§ **Work order**
The records below are to be reproduced exactly, with the pictures left out.

Records drawn from a dataset:
┄┄┄┄┄┄┄┄┄┄┄┄┄┄┄┄┄┄┄┄

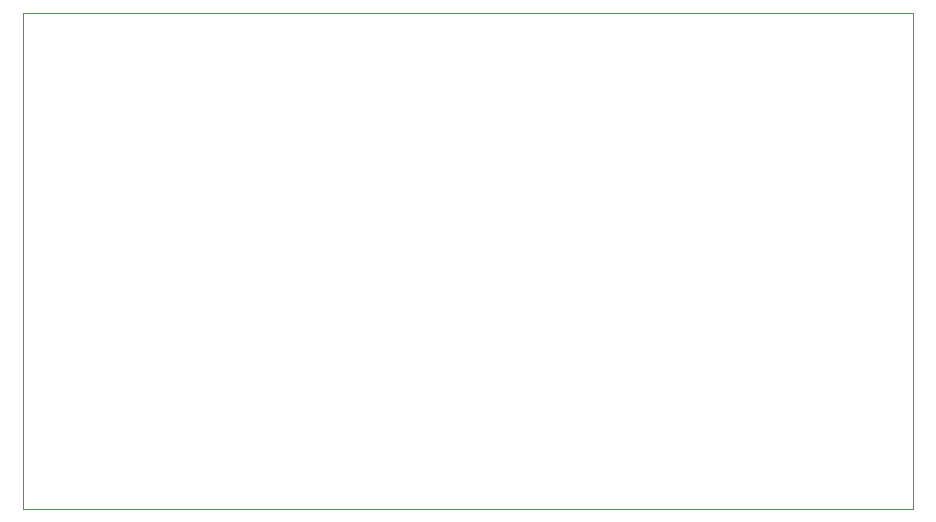
<source format=gbr>
%TF.GenerationSoftware,KiCad,Pcbnew,(7.0.0)*%
%TF.CreationDate,2023-03-04T23:05:34-05:00*%
%TF.ProjectId,electrium-esc-v2,656c6563-7472-4697-956d-2d6573632d76,rev?*%
%TF.SameCoordinates,Original*%
%TF.FileFunction,Profile,NP*%
%FSLAX46Y46*%
G04 Gerber Fmt 4.6, Leading zero omitted, Abs format (unit mm)*
G04 Created by KiCad (PCBNEW (7.0.0)) date 2023-03-04 23:05:34*
%MOMM*%
%LPD*%
G01*
G04 APERTURE LIST*
%TA.AperFunction,Profile*%
%ADD10C,0.100000*%
%TD*%
G04 APERTURE END LIST*
D10*
X175000000Y-75200000D02*
X250400000Y-75200000D01*
X250400000Y-75200000D02*
X250400000Y-117200000D01*
X250400000Y-117200000D02*
X175000000Y-117200000D01*
X175000000Y-117200000D02*
X175000000Y-75200000D01*
M02*

</source>
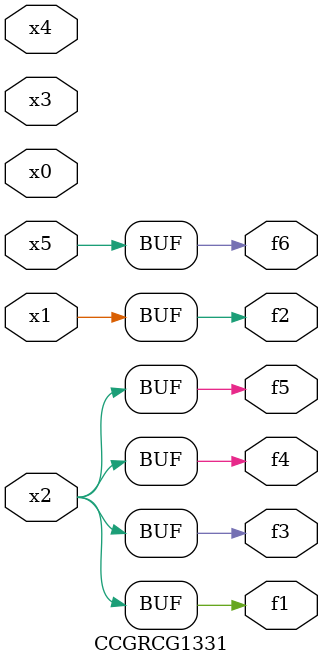
<source format=v>
module CCGRCG1331(
	input x0, x1, x2, x3, x4, x5,
	output f1, f2, f3, f4, f5, f6
);
	assign f1 = x2;
	assign f2 = x1;
	assign f3 = x2;
	assign f4 = x2;
	assign f5 = x2;
	assign f6 = x5;
endmodule

</source>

┄┄┄┄┄┄┄┄┄┄┄┄┄┄┄┄┄┄┄┄

§ **Result for this task**
<source format=gbr>
%TF.GenerationSoftware,KiCad,Pcbnew,(7.0.0)*%
%TF.CreationDate,2023-03-04T23:05:34-05:00*%
%TF.ProjectId,electrium-esc-v2,656c6563-7472-4697-956d-2d6573632d76,rev?*%
%TF.SameCoordinates,Original*%
%TF.FileFunction,Profile,NP*%
%FSLAX46Y46*%
G04 Gerber Fmt 4.6, Leading zero omitted, Abs format (unit mm)*
G04 Created by KiCad (PCBNEW (7.0.0)) date 2023-03-04 23:05:34*
%MOMM*%
%LPD*%
G01*
G04 APERTURE LIST*
%TA.AperFunction,Profile*%
%ADD10C,0.100000*%
%TD*%
G04 APERTURE END LIST*
D10*
X175000000Y-75200000D02*
X250400000Y-75200000D01*
X250400000Y-75200000D02*
X250400000Y-117200000D01*
X250400000Y-117200000D02*
X175000000Y-117200000D01*
X175000000Y-117200000D02*
X175000000Y-75200000D01*
M02*

</source>
<source format=v>
module CCGRCG1331(
	input x0, x1, x2, x3, x4, x5,
	output f1, f2, f3, f4, f5, f6
);
	assign f1 = x2;
	assign f2 = x1;
	assign f3 = x2;
	assign f4 = x2;
	assign f5 = x2;
	assign f6 = x5;
endmodule

</source>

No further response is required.